Medina would spend time with his grandmother in the mountainous hills of Puerto Rico, surrounded by the people whose heritage includes Taino, African, Caucasian and Spanish cultures.
As a child, Puerto Rico's beaches and wrestling fascinated him. Medina said he spent countless Saturday mornings watching professional wrestlers on television.
At 17, a well-known wrestling trainer started instructing Medina in the sport. That launched a nine-year career as the Spanish Angel, Kingpin Angel and Angel. He traveled to Japan, Mexico and Puerto Rico.
"It was awesome," Medina said.
But contract problems caused Medina to think about life outside the ring. So he decided to fulfill another childhood dream: becoming a police officer.
In 2002, the 32-year-old started his law enforcement career in Wichita. He likes patrolling the city's streets and keeping them safe, he said. Because he speaks Spanish, he has a good rapport with the Hispanic community.
Medina said he is growing accustomed to being one of the few Puerto Ricans in town. Census figures show fewer than 850 Puerto Ricans in Wichita, as opposed to the nearly 790,000 who live in New York.
"Back home," Medina said of New York, "there are Mexicans, Colombians. Everything is so diverse.
"Here, it's different."
Judith Eguino Procter came from the tropical valleys of Cochabamba, Bolivia, to Wichita in 1979.
"I didn't know where Wichita, Kansas, was," Procter said.
Three years later, Procter found herself separated from her husband and raising her son, Mirko D'Angelo, alone.

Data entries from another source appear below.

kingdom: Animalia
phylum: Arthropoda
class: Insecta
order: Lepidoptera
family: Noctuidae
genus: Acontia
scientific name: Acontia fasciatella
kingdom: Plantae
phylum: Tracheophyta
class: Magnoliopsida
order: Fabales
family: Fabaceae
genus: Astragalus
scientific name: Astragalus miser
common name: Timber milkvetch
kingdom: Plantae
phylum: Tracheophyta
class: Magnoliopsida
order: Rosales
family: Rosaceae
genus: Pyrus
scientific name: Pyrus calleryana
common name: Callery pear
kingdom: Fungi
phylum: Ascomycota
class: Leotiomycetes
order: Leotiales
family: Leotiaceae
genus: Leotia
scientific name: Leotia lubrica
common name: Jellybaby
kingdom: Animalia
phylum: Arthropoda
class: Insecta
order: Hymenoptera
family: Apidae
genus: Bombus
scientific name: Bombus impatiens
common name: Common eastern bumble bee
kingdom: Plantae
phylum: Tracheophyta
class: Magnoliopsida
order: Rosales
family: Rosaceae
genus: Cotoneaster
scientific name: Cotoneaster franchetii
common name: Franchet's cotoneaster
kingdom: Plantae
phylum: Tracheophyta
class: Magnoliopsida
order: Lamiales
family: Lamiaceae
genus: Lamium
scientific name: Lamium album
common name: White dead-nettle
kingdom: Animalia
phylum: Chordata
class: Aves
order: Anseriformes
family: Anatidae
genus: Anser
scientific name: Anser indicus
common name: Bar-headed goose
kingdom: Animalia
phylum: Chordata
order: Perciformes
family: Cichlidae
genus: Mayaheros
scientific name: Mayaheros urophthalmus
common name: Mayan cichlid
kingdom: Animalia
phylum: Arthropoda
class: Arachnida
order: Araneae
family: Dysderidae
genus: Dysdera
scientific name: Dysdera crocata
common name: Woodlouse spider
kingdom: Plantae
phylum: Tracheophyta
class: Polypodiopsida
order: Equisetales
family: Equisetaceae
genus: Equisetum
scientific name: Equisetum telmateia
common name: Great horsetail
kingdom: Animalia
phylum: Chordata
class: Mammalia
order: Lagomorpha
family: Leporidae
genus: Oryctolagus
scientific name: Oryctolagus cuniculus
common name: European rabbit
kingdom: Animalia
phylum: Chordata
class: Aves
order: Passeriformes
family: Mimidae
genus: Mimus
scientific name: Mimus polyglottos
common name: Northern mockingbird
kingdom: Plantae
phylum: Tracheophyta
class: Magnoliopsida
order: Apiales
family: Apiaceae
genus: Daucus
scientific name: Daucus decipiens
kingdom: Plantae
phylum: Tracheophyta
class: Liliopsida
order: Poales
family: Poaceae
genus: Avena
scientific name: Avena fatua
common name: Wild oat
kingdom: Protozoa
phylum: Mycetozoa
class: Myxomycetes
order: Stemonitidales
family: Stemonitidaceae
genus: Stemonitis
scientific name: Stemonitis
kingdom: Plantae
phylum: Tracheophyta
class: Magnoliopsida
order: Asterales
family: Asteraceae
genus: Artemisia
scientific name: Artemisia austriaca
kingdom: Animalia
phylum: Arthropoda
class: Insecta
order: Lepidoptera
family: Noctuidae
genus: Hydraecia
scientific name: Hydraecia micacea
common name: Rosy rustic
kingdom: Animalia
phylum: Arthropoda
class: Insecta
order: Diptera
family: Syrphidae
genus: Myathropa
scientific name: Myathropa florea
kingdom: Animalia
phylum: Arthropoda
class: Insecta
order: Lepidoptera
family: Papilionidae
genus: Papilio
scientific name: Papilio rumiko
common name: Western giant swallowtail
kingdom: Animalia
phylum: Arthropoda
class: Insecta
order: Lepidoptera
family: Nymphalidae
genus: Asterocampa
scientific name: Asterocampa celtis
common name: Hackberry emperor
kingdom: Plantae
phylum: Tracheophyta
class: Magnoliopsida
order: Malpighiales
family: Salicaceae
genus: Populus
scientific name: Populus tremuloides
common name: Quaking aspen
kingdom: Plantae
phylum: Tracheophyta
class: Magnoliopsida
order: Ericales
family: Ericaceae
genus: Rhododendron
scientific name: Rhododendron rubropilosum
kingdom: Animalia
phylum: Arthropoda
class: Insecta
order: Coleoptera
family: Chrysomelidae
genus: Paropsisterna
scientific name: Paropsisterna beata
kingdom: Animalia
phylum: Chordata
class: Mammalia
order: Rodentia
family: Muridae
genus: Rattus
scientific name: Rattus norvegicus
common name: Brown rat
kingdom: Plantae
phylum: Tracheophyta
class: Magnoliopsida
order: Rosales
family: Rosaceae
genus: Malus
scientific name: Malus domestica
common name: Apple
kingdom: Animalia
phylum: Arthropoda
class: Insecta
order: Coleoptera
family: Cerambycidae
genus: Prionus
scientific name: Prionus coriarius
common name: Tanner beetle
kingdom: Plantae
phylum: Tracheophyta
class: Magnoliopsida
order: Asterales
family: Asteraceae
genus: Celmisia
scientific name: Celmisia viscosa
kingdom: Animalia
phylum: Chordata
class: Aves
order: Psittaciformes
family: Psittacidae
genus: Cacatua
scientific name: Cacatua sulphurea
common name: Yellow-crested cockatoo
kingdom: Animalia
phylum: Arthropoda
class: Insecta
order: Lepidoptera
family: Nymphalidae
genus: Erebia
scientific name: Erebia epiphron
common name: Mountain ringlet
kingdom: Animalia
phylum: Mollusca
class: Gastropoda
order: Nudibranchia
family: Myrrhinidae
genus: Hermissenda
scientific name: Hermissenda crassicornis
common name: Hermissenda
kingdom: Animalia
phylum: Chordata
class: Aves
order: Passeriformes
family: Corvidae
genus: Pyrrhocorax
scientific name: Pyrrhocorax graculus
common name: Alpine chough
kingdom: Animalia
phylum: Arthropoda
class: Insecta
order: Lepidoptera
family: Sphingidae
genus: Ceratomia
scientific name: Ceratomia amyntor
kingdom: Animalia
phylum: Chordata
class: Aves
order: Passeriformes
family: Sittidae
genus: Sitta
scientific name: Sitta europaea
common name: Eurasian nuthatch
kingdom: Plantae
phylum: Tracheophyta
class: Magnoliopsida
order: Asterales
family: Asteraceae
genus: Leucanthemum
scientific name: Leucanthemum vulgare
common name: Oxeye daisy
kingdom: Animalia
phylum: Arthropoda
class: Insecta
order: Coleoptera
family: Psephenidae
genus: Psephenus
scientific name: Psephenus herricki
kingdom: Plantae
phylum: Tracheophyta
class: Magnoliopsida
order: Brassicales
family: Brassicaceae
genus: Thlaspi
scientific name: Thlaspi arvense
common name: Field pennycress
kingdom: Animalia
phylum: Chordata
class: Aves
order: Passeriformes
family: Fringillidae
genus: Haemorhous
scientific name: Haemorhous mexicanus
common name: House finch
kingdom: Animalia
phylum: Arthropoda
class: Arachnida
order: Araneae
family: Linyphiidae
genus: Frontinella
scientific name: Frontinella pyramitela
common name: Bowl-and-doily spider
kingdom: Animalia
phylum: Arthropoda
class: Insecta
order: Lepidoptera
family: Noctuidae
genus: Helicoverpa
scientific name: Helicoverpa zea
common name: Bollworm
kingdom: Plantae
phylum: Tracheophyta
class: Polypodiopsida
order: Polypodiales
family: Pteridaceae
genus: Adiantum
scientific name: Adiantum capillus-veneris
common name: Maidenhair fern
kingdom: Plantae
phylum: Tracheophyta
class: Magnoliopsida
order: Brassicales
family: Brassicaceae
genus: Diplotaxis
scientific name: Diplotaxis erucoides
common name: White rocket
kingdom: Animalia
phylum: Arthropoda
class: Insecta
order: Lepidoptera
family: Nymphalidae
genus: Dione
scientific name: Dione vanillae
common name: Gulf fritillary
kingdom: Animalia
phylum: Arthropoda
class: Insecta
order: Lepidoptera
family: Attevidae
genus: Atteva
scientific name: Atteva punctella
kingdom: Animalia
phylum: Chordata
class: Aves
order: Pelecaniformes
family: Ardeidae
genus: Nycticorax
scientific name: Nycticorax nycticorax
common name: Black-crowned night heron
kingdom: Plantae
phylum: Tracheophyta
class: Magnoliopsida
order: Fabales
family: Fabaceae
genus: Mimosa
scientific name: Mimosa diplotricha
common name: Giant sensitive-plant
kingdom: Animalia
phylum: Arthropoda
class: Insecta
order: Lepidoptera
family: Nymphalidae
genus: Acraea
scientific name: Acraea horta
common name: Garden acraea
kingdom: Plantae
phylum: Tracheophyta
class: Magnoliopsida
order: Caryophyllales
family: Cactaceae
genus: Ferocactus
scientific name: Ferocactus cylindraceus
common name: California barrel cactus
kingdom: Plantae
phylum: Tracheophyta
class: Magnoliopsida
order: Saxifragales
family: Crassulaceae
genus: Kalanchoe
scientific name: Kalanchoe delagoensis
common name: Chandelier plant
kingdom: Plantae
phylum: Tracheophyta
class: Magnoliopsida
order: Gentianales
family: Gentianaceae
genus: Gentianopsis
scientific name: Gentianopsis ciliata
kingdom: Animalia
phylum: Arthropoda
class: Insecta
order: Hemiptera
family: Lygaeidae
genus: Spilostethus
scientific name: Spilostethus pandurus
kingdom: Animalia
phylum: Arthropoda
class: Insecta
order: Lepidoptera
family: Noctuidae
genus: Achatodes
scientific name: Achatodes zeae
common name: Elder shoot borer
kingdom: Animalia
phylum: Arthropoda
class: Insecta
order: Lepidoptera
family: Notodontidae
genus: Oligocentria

Surviving would have been harder had she not learned English as a child in Bolivia, she said.
Procter said she took her son and traveled by airplane back to Bolivia to regroup. Once there, she realized that Mirko missed his friends and she also missed Wichita.
"I liked the city," she said. "It's quiet. People say, 'Thank you' and 'Come back again.' "
Here, she said, she didn't have to deal with the social stigma of separation and divorce. In Bolivia, she said, "divorce is almost like a sin."
Procter returned to Wichita and found sales work and an apartment with the help of a friend. Soon after, she found a higher-paying job where she could use her bilingual skills.
By 1982, she had her first car. By 1995, she paid off her house.
Life got better, she said.
Procter has been active in the community, translating for families and educating Hispanics about AIDS, among other jobs.
She also visits jails and works with the homeless, she said.
Her family asks when she will return to Bolivia for good, or move to Miami, where she has some family and the Hispanic population is larger. Though there are fewer than 30 Bolivians in the city, Procter said Wichita is home.
"It's here where I matured," she said. "It's here where I found physical freedom and freedom for my soul."